Problem 1 -> In the passage on atheism and morality, which figure does the author name as a monster produced by the body of believers?
Problem 2 -> Continue the passage on atheism and morality, starting after its final sentence.

***** Selected excerpt

At the other extreme, primitive or fundamental religions, which reject the legitimate findings of science, also have extremely negative effects on the happiness and well-being of those affected. An example would be the exploitation of women and children, xenophobia and persecution of nonbelievers. Also all the suffering that results from false fears of damnation in the far-reaching effects of such beliefs, not to mention the countless wars throughout history, that were fought in the name of religion.

Before going too far on into this line of reasoning, we must ask the question: does lack belief in God inevitably lead to evil?  Do atheists have to be amoral or immoral?

My experience tells me that the answer is no. Many atheists — probably most atheists — are just as moral as believers.

Whether we believe or not, a sense of right and wrong is hardwired into us, as well as a desire to make a difference — to contribute to the good of mankind and the planet.

Unfortunately the experience of life for believers and nonbelievers causes some people’s wiring to change to become totally selfish or to lose their compassion — to become takers rather than contributors.

Is the path to becoming a taker i.e. a cancer cell in in the body of society —  shorter for the nonbeliever? It appears that there would be less pressure on the nonbeliever or the atheist to live by the rules — less pressure from peers, from society, and from personal beliefs. This seems to be corroborated by the fact that the majority of the monsters of recent history like Hitler, Stalin, Pol Pot, etc. were not believers. On the other hand the body of believers also produces its monsters, among them Osama bin Laden.

My conclusion is that there are factors deeper than belief or unbelief, that determine a person’s ability or lack of ability to contribute to society.

We need to distinguish between atheists who have a conscience and those who don’t. Atheists like John Lennon saw atheism as a way to escape from slavery of religious beliefs.

Also, we need to distinguish between believers who are stuck in the magic or mythical levels and those who have progressed beyond these levels to a pluralistic worldview and even to a cosmos centered level of thinking.

To sum up, the conclusion that I have arrived at is:

There are two kinds of atheism and there are at least two kinds of religion.

**********
***** Dataset extract

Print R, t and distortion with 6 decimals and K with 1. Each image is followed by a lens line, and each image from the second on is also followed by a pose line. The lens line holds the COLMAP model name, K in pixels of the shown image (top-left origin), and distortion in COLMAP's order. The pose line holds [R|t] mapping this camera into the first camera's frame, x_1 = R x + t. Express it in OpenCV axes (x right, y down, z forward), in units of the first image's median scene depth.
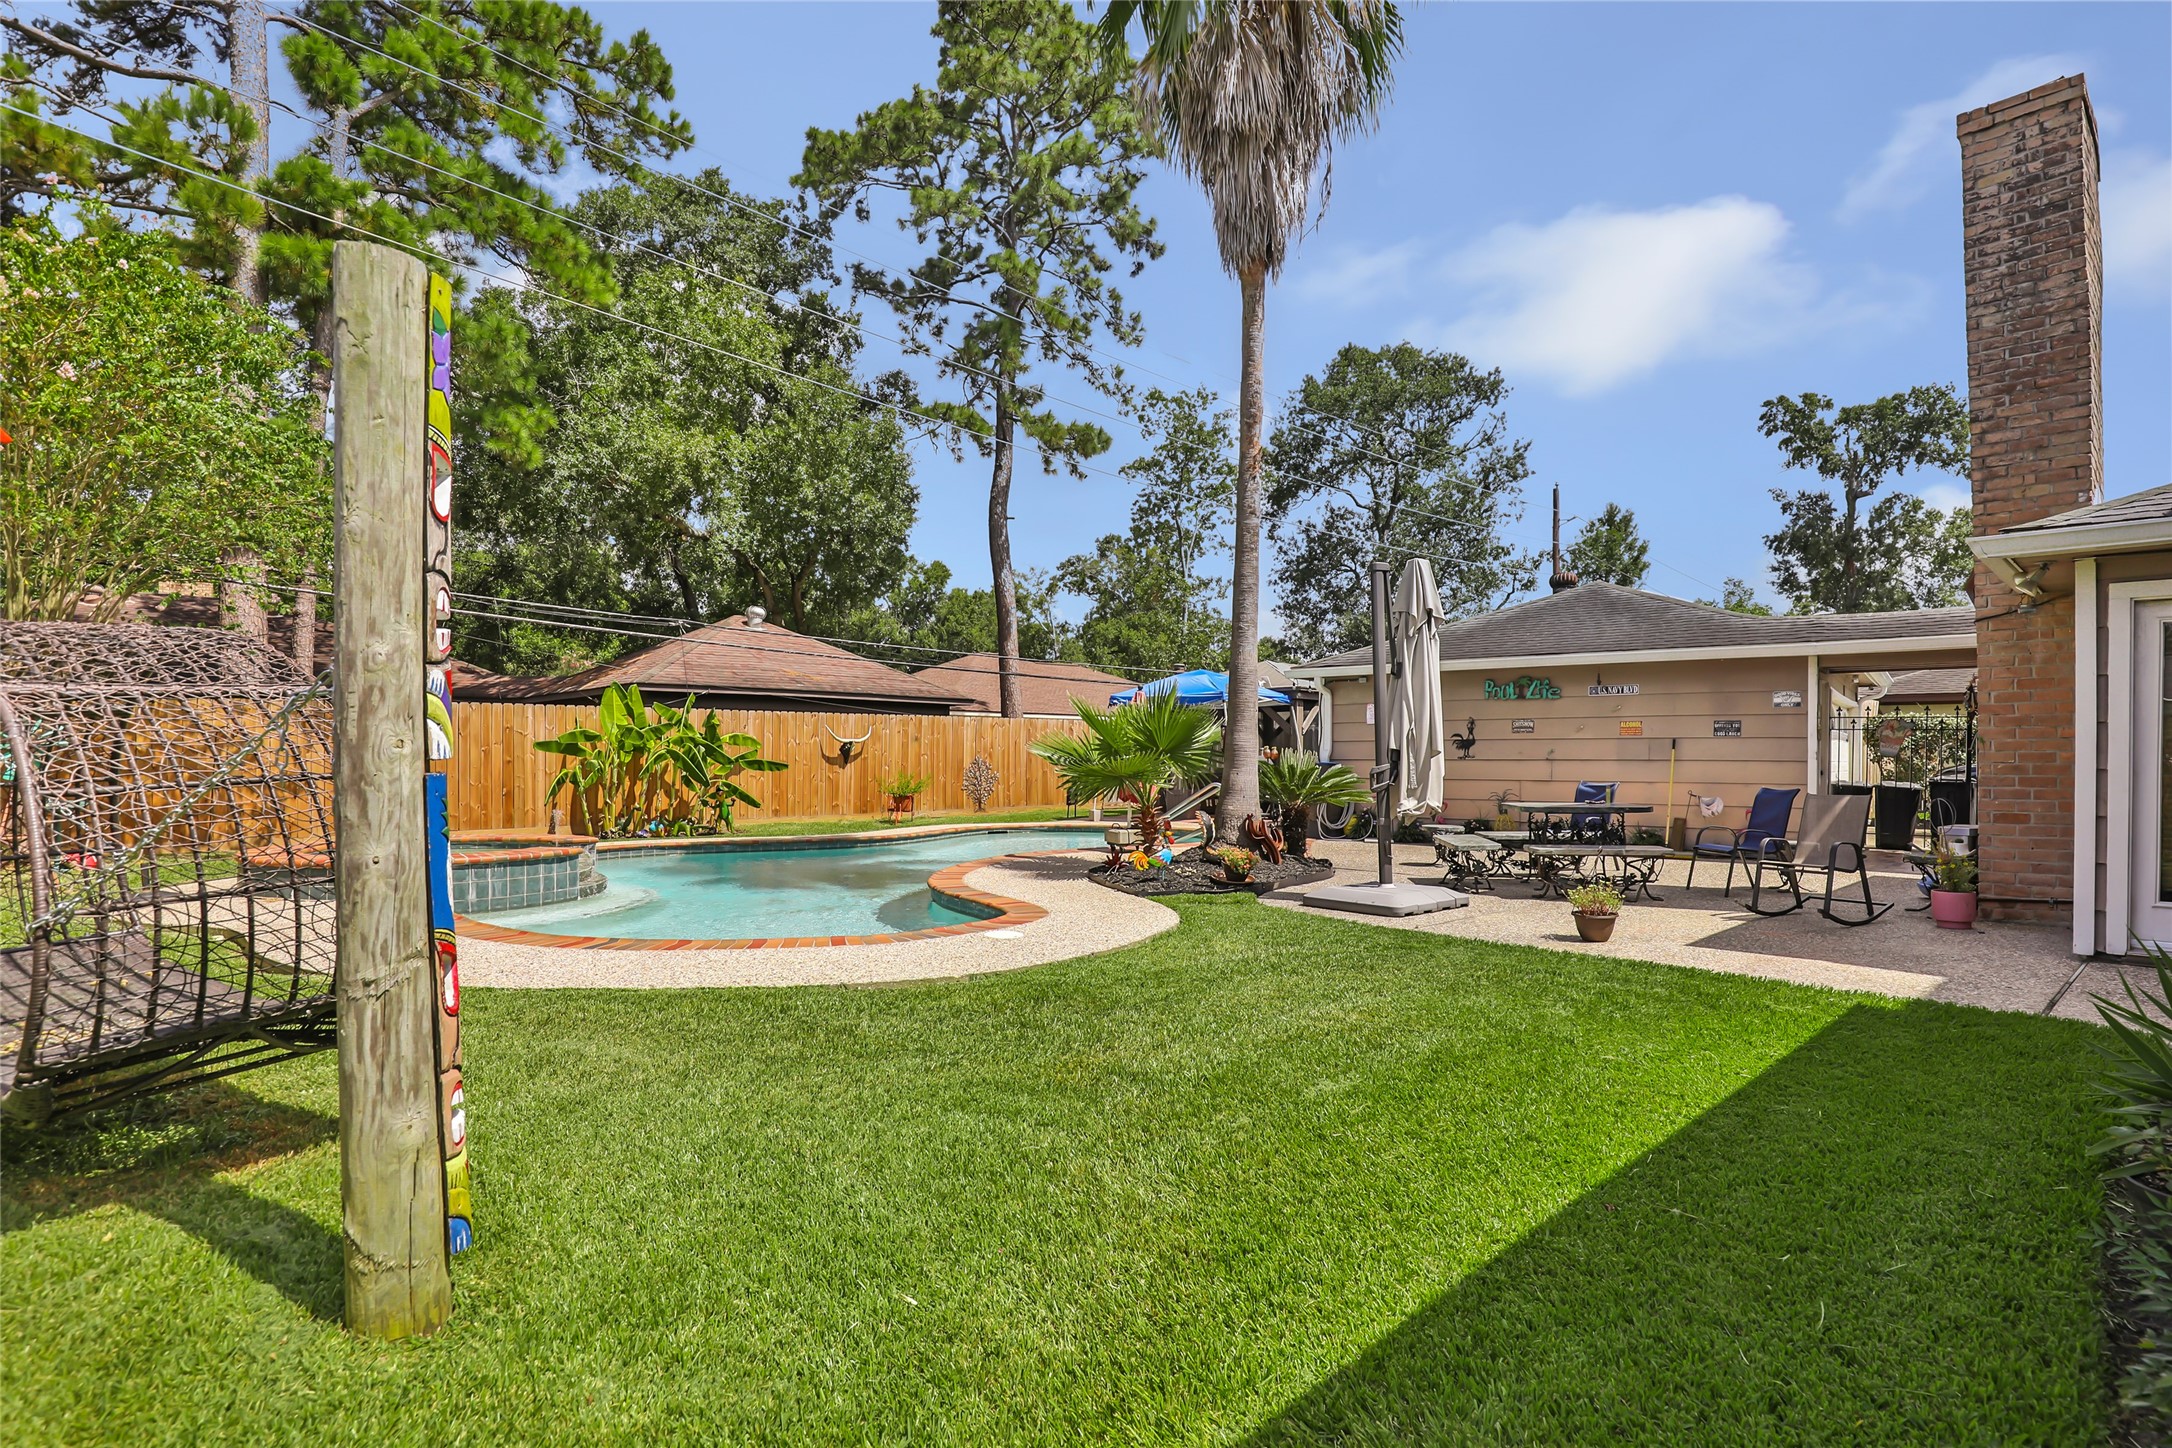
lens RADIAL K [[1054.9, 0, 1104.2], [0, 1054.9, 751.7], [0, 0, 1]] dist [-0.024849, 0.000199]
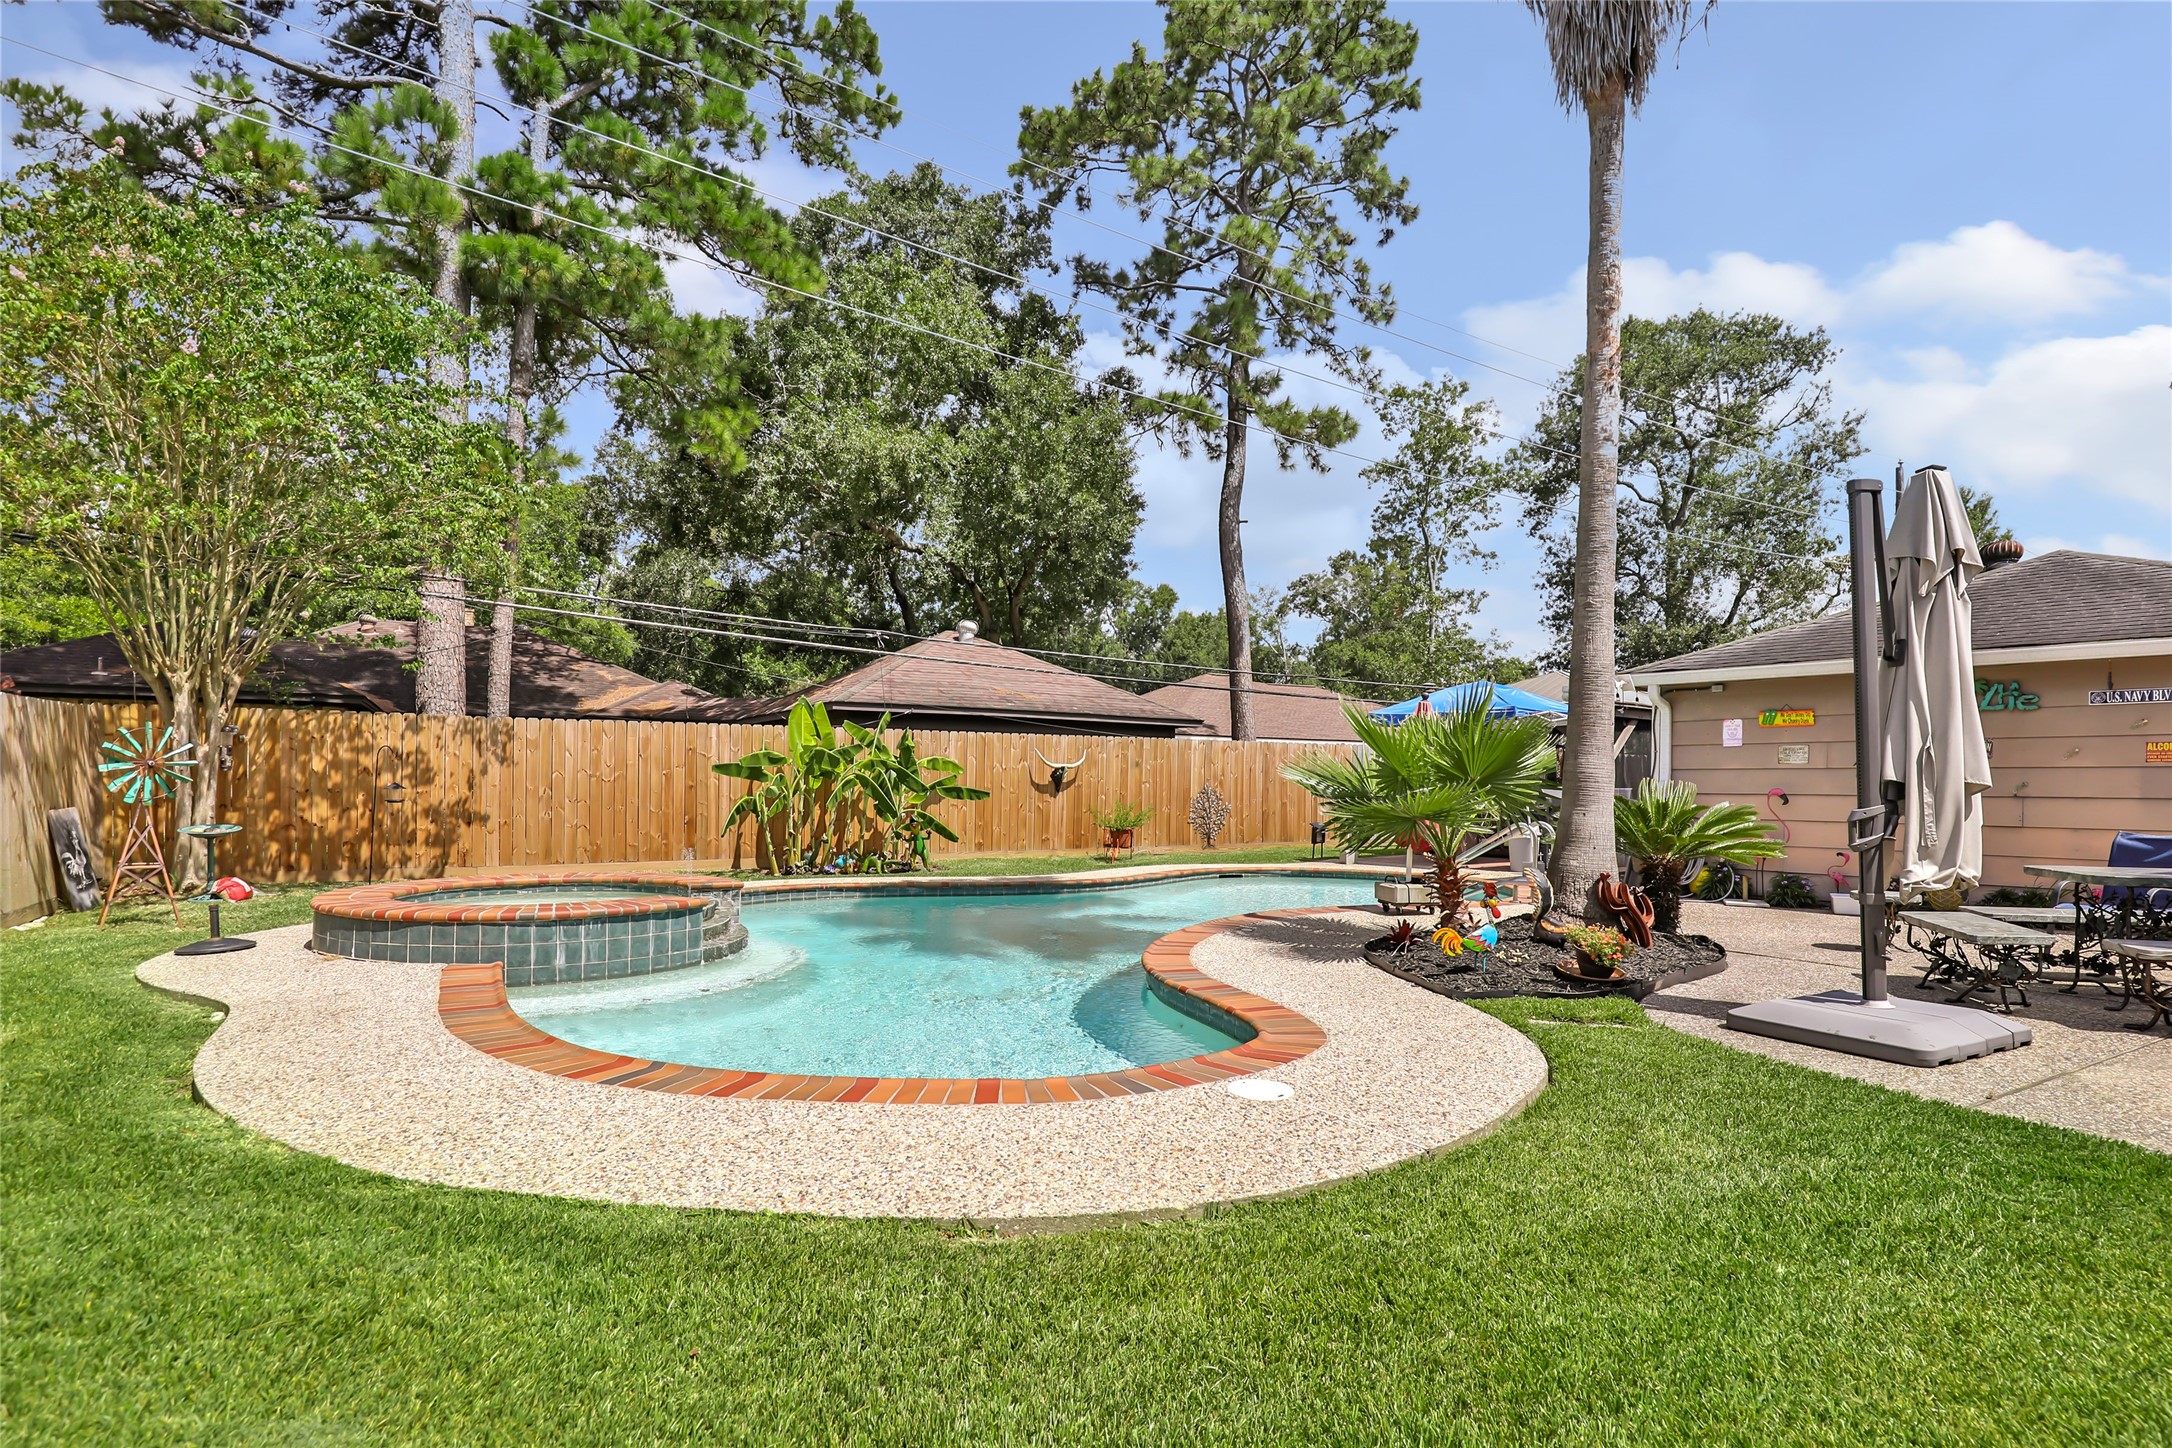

**********

Answer area 1 -> Osama bin Laden.

Answer area 2 ->
There is an atheism without much understanding — an atheism which rejects all religions because of the evils that it sees in some religions.

There is a religion without much understanding, which rejects all atheism because of the evil that it sees in some atheists. There is also a religion that rejects all science — sees all science as the enemy and believes that the Bible is the only answer to all of life’s questions.

Then there is a higher level of atheism, which embraces the good, the true, and the beautiful, while at the same time rejecting belief in God.

There is also religion it goes beyond the angry God or the vengeful God — a religion that embraces the good, the true, and the beautiful and sees the legitimate truth of science as a real value.

In other words neither atheism nor religion is the answer. We must specify what level of atheism and what level religion we are talking about.

Atheism that is only interested in showing the evil of religion hasn’t taken us anyplace good nor will it.

Religion that is only interested in denouncing the evil of atheism also misses the point.

But atheism that truly goes beyond pointing out the evils of superstition and myths and the excesses of religion, and maintains its quest for the good, the true and beautiful can lead to good results.  This was pointed out in the Vatican II Council. The statement was made in the Council documents, that salvation can be reached by nonbelievers, even by atheists of goodwill. These are the atheists without the baggage of superstition, who seek the good, and live with compassion.